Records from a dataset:
----
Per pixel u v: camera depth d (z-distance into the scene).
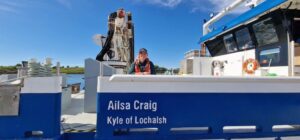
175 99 2.56
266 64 4.07
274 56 3.86
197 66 6.08
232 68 5.15
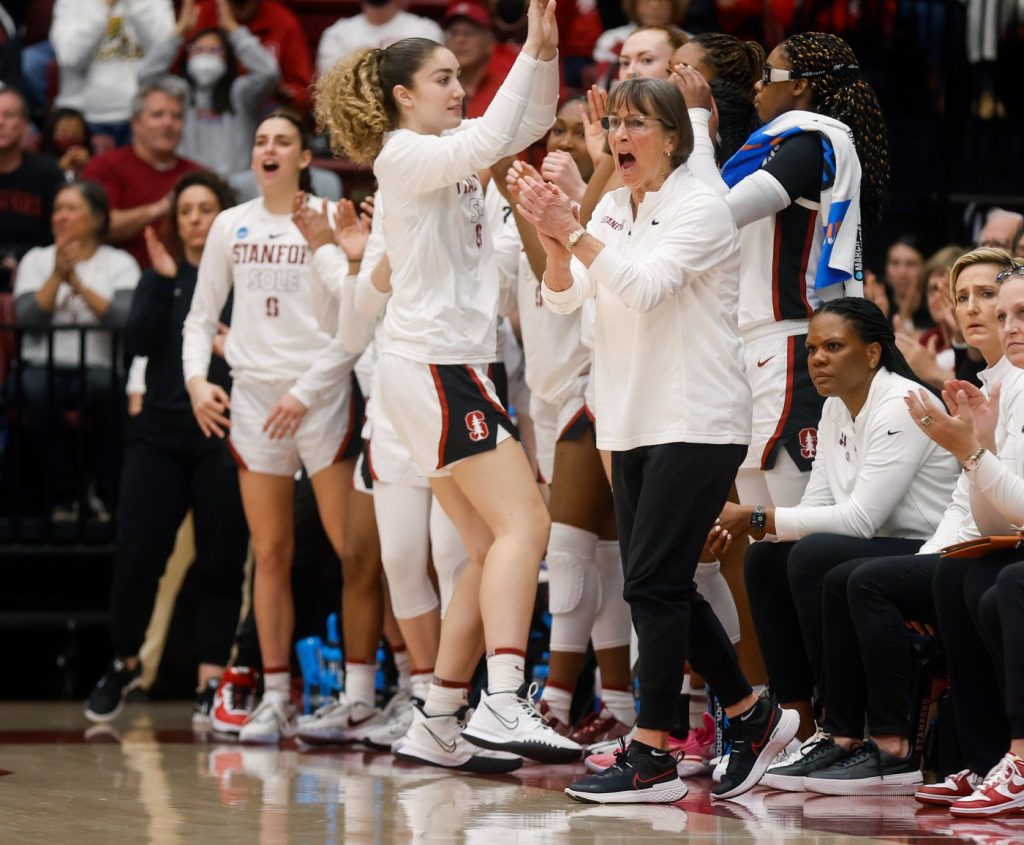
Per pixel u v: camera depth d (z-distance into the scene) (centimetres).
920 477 1338
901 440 1300
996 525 1203
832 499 1347
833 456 1341
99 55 2886
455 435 1315
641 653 1160
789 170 1316
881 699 1255
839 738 1288
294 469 1803
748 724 1198
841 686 1283
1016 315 1228
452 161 1281
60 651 2456
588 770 1421
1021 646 1130
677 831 1041
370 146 1388
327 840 1005
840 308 1310
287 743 1752
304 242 1781
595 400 1202
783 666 1335
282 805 1193
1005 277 1251
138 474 2114
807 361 1354
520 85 1277
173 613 2353
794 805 1184
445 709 1421
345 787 1309
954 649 1212
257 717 1759
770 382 1371
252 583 2134
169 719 2080
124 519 2111
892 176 2694
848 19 2738
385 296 1477
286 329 1783
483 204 1374
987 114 2725
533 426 1709
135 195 2605
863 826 1069
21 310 2392
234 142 2730
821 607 1289
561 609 1554
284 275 1783
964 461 1184
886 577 1247
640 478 1176
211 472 2103
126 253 2480
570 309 1202
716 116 1352
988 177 2700
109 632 2444
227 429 2067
----
• **Your task**
An exact copy of the lines from the one with "138 474 2114" through the final line of the entries is the whole answer.

• **Response area**
138 474 2114
807 361 1354
520 85 1277
173 613 2353
794 805 1184
445 709 1421
345 787 1309
954 649 1212
257 717 1759
770 382 1371
252 583 2134
169 719 2080
124 519 2111
892 176 2694
848 19 2738
385 296 1477
286 329 1783
483 204 1374
987 114 2725
533 426 1709
135 195 2605
863 826 1069
21 310 2392
234 142 2730
821 607 1289
561 609 1554
284 275 1783
964 461 1184
886 577 1247
640 478 1176
211 472 2103
126 253 2480
570 309 1202
716 116 1352
988 177 2700
109 632 2444
227 429 2067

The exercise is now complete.